Hastalıktan korunma sistemlerinin başında el paklığı ve aşıların da kıymetli rol oynadığını söz eden Uzm. Dr. Aykanat şunları söyledi:

“Orta kulak iltihabı da bu devirde sık karşımıza çıkıyor. Çok önemli formda ’influlenza’ dediğimiz virüs enfeksiyonlara ortaya çıkmaya başladı. Bunların yaz sonunda rutin grip aşıları, sıhhat ocağının yaptığı aşılar ve burada yapılamayan özel aşı denilen meningokok üzere yakalandığında mevt ya da önemli komplikasyonlarla sonuçlanabilen hastalıklara bağışıklık için aşıları da öneriyoruz.
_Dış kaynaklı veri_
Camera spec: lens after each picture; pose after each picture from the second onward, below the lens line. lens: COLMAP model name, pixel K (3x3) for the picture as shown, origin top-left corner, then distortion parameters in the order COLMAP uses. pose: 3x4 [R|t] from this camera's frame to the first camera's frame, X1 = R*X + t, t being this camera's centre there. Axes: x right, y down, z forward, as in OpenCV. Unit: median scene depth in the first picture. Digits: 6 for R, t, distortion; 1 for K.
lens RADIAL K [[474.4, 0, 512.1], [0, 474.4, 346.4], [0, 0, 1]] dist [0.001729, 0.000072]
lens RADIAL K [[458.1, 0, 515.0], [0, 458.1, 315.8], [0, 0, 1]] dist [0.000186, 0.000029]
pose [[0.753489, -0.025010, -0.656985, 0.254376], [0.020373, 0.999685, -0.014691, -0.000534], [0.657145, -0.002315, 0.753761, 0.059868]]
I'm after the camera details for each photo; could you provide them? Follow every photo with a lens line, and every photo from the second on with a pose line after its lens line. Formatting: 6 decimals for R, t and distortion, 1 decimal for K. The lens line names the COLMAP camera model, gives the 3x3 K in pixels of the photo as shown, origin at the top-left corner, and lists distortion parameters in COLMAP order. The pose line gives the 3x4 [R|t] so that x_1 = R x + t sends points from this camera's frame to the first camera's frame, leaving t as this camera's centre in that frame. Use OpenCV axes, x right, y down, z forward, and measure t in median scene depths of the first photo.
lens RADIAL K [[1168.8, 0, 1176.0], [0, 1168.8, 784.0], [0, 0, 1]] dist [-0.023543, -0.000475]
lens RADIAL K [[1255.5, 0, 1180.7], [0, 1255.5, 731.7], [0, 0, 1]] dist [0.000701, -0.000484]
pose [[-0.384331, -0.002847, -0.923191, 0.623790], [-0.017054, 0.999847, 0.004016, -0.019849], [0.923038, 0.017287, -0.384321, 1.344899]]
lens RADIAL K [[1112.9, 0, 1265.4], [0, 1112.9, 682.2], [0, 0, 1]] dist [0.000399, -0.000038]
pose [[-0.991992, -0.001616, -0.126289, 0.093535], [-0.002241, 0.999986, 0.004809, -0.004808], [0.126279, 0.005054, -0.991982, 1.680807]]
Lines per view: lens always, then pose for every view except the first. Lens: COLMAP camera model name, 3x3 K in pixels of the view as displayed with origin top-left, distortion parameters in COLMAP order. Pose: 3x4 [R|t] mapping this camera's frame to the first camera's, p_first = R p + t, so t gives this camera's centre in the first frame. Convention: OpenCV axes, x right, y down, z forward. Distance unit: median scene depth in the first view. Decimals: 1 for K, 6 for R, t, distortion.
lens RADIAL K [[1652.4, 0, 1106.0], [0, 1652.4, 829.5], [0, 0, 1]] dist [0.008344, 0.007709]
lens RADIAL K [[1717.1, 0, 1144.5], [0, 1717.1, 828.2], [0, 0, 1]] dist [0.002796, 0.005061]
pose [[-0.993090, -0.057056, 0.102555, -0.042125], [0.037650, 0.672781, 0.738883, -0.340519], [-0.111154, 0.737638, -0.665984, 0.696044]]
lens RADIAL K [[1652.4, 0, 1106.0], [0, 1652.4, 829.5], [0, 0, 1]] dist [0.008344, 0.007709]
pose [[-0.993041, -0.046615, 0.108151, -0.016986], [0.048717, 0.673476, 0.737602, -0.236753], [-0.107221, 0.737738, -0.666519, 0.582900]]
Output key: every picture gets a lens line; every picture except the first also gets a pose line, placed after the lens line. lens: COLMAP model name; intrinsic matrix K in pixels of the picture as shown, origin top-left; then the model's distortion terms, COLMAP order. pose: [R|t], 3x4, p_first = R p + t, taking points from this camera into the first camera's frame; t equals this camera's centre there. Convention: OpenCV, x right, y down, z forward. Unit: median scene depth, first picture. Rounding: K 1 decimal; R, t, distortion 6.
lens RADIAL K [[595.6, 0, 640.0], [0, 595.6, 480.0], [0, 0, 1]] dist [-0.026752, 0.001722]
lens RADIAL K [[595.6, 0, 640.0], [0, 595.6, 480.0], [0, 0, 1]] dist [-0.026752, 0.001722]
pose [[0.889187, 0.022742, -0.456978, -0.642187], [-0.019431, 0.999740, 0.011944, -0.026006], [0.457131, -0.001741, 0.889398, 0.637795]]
Bize başvuran tüm aileler bu mevzular hakkında bilgilendiriliyor. Gerekli aşıları önerir ve yaparız. Ayrıyeten bu muhafaza yollarına ilaven en çok dikkat edilmesi gereken mevzulardan birisi de el hijyenidir. Ellerimizi pak tuttuğumuz mühlet, 2 dakika boyunca sabunlu suyla yıkadığımız sürece başlangıçtaki mikrobun ağız yoluyla alınmasını engelliyoruz.”

Cevap Yaz

Gönderdiğiniz yorum moderasyon ekibi tarafından incelendikten sonra yayınlanacaktır.